Posted 11 March 2009, 13:37 by JoEtta Colquitt
yes, the gilded age is over. The chickens have come home to roost… America has 3% of the world’s population with 25% of the world’s wealth. The imbalance was just too great to last. The future may hold a new world order. Eventually a more balanced one. But for the lifestyle we have come to know, it will be downhill. Too bad we have to take so much of the world down with us.
Depressing.
Posted 6 March 2009, 23:50 by Rebecca
“insightful…”, “thought-provoking…”, I’d have to say that these weren’t the first words that came to my mind as far as describing my reaction to the above article.
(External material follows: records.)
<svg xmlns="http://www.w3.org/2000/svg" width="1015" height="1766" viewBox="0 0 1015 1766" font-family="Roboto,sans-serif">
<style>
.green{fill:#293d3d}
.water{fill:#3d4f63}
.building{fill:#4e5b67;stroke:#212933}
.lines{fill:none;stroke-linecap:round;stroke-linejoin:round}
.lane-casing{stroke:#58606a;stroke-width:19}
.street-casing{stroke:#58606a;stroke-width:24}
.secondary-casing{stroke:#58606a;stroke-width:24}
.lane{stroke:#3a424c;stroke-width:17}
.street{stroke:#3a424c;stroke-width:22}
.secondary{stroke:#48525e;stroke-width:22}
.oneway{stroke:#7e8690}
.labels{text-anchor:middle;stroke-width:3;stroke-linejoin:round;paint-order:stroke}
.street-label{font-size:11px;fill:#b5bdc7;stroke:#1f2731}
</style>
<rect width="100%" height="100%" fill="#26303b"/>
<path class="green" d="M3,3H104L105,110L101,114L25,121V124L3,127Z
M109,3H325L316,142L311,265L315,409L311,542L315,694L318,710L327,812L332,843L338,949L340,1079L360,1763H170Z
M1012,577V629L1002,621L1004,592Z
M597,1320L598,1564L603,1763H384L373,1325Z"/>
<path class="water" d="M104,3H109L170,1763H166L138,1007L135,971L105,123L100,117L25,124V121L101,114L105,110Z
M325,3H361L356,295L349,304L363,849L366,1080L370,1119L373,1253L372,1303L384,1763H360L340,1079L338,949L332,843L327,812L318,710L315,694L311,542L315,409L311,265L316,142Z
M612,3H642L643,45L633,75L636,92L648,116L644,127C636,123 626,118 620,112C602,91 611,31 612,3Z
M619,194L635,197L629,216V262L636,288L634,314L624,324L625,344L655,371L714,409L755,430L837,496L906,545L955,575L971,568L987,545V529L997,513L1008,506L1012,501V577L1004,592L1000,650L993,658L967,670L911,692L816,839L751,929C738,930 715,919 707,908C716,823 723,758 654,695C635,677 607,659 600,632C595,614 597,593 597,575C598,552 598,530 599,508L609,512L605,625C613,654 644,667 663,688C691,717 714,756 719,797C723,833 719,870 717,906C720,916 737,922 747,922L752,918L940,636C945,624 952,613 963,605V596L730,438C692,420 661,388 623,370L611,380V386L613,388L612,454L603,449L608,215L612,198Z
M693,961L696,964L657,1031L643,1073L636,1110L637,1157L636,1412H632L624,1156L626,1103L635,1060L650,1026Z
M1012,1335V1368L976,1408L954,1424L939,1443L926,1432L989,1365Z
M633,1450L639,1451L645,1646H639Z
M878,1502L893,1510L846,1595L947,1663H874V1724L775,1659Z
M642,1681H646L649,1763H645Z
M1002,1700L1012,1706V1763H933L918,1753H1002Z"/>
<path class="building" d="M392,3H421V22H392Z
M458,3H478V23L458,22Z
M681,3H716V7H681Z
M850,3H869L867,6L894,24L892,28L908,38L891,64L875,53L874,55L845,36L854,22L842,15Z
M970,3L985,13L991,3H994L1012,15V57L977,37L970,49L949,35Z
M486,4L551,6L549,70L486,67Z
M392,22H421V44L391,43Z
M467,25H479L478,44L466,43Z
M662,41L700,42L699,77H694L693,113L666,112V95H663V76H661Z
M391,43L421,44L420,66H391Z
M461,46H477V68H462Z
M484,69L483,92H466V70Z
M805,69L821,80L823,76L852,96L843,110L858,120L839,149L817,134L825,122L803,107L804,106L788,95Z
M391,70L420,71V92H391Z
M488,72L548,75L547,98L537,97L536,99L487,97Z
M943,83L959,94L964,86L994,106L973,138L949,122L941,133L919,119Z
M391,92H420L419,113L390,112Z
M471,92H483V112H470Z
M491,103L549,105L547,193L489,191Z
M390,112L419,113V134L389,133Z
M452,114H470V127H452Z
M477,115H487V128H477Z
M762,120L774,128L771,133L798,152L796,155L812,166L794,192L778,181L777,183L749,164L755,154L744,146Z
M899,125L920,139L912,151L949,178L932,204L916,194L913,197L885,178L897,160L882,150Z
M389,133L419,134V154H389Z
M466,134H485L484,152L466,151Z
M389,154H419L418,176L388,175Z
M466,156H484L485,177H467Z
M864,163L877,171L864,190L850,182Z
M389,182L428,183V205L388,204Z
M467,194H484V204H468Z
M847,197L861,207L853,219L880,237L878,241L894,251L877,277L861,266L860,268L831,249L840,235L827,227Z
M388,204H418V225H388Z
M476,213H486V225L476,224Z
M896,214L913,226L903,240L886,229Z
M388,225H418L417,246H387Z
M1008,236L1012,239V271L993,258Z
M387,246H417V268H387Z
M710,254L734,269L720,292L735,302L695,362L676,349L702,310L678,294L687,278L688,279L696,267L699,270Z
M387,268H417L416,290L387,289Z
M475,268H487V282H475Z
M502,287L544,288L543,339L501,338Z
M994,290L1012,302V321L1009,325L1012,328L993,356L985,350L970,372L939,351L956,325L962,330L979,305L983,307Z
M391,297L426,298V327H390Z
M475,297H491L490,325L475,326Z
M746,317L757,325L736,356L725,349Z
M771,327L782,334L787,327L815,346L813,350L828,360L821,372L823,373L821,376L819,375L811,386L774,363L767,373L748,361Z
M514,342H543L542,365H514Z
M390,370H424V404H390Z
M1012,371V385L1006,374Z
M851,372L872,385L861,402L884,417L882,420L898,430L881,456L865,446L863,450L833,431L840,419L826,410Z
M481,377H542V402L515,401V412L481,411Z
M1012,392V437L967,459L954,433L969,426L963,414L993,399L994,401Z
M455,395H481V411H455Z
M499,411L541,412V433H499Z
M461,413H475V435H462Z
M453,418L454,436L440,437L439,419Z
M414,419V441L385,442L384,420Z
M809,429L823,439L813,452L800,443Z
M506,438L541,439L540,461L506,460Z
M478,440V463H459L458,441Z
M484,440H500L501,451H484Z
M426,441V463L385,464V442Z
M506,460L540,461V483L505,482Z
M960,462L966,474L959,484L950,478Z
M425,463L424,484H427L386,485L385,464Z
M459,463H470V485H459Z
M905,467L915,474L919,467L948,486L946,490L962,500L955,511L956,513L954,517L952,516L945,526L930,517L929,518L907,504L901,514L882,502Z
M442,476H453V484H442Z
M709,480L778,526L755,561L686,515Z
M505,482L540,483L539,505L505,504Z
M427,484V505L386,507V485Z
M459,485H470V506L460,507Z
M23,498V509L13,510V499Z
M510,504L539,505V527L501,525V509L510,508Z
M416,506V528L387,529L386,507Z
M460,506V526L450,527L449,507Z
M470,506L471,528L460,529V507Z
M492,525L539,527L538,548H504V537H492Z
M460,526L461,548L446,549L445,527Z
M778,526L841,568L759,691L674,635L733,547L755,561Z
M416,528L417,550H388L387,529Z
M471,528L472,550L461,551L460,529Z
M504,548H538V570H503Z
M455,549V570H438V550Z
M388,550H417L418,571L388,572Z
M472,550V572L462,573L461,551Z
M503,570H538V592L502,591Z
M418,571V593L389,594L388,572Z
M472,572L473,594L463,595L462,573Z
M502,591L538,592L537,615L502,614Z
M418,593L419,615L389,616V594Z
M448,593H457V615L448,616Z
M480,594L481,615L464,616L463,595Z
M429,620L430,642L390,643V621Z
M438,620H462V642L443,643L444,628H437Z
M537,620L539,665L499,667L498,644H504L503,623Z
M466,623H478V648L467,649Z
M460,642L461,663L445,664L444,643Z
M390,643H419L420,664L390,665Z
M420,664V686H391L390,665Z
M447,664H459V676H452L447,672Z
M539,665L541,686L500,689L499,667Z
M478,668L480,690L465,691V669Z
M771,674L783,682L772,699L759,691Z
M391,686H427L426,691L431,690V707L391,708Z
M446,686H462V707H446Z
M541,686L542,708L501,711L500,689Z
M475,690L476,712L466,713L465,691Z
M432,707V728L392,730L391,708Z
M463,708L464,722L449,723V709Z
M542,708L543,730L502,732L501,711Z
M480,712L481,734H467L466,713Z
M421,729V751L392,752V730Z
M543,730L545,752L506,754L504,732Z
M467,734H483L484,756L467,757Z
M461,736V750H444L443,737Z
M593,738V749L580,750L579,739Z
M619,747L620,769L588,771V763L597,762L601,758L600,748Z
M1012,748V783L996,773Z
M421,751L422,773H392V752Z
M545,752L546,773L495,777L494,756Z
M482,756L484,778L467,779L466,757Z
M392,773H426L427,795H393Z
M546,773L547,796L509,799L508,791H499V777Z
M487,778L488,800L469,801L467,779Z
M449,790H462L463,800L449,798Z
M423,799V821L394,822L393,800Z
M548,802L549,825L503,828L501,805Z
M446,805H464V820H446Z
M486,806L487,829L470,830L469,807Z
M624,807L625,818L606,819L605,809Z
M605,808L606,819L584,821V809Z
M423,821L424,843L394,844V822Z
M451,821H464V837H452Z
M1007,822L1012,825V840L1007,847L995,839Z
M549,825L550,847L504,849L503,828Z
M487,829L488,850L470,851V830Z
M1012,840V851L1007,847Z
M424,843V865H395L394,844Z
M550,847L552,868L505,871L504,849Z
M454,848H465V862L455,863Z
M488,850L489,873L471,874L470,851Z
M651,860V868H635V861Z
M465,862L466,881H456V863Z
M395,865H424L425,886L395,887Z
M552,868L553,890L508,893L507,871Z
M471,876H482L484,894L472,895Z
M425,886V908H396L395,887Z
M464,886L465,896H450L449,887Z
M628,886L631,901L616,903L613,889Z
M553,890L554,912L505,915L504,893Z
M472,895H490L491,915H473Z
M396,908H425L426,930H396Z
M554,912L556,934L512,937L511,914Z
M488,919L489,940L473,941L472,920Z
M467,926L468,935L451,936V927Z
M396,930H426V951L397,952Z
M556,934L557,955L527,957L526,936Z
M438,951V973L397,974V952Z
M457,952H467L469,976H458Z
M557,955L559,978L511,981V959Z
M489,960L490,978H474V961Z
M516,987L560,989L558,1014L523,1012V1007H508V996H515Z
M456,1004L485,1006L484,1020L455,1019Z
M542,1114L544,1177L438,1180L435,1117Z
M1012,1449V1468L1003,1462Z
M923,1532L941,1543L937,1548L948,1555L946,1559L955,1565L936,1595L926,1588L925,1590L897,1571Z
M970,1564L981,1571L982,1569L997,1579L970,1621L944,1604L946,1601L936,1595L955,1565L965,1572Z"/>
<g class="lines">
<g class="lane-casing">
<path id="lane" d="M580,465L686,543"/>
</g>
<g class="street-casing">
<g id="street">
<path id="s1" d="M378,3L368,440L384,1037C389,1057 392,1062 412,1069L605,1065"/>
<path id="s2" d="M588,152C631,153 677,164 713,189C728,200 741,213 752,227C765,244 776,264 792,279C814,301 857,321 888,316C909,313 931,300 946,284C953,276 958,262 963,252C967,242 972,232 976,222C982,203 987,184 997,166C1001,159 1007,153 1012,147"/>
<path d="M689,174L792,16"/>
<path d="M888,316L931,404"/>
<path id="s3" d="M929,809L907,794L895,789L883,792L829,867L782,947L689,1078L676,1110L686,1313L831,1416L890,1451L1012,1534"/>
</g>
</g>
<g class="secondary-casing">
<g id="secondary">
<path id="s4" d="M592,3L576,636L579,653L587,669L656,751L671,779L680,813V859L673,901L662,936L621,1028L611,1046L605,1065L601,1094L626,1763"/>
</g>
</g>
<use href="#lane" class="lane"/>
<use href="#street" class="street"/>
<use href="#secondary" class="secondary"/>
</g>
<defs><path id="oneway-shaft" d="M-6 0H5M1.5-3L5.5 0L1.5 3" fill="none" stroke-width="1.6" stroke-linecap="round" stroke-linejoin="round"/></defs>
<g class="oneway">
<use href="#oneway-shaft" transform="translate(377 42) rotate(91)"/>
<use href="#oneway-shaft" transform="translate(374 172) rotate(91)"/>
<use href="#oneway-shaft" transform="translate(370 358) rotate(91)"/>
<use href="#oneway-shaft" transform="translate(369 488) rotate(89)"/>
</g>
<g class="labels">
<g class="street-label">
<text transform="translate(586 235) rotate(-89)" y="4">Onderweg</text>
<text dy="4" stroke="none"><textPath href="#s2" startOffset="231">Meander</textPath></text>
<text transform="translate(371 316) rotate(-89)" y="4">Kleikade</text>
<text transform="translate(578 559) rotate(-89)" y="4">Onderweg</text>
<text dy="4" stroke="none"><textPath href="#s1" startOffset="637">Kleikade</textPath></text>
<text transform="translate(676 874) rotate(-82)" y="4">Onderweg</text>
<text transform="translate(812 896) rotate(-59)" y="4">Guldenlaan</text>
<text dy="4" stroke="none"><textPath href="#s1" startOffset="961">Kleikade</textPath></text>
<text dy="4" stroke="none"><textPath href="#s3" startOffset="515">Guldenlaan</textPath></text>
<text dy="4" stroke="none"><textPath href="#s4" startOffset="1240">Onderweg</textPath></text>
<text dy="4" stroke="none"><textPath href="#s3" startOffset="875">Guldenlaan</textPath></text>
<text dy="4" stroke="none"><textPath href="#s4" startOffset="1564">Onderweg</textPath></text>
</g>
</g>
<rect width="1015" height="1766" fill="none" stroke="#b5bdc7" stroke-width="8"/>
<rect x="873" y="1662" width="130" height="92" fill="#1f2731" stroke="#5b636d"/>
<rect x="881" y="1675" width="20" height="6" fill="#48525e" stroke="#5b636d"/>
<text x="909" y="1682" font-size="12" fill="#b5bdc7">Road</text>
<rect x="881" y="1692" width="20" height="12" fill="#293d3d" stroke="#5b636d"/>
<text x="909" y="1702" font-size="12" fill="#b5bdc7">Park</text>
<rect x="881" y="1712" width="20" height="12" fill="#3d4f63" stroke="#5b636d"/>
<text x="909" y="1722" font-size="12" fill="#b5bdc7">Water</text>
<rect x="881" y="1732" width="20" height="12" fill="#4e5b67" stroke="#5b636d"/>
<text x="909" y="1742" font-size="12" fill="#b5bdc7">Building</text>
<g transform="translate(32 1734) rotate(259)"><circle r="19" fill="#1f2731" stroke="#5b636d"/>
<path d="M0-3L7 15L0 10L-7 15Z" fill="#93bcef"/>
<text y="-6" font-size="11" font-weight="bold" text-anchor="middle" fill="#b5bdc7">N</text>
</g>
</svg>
I would lean more towards words like “Terrifying”, or “extremely worrying”.
I was already made aware of these above mentioned factors when speaking to an economics professor in 2005.
Unsurprisingly, those who ignored him at the time are the same people who are estimating that in one or two years everything will be back to normal.
Several reasons why “Terrifying” seems a good analogy to me…
1. We have here a real example of the economic concept of an inconvenient truth, the term stolen by Al Gore for his film.
2. We are reacting, as the author states, in a way which supports the crisis in the long term by creating short-term fixes.
3. The same banks that bought bad loans based on speculation and went bust are now being bailed out by debt and my taxes…
4. Finally, why not just “Scary”?
Remember:
a. Rome’s financial wealth was dependant on the wealth it derived from invading other lands that it used to pay its armies. The unbalanced system lead to no more money, then no more armies, then “barbarian” (according to western history books) invasions.
B. The economic depression that lasted throughout the 1930’s, especially in countries like Germany, is widely regarded as the fuel (fear) that was needed by Hitler and others to gain positions of power that lead to WW2…
“History repeats itself”
(English expression)
For all our sakes, I hope not! Otherwise where will we all be in 10 years?
Posted 4 March 2009, 05:51 by sholto
I found this article thought-provoking and insightful. I have been disappointed at the policy responses that seem to be aiming to reassure developed communities that we can get back to a pre-GFC state. It seems to me that our global economic, social and value systems have got seriously out of whack and that a crisis of this magnitude should make us go back to first principles. We are being a second chance to get a more equitable distribution of social and economic capital at a time when, as one of your other contributors indicates, the world is well on the way to another Dark Middle Age.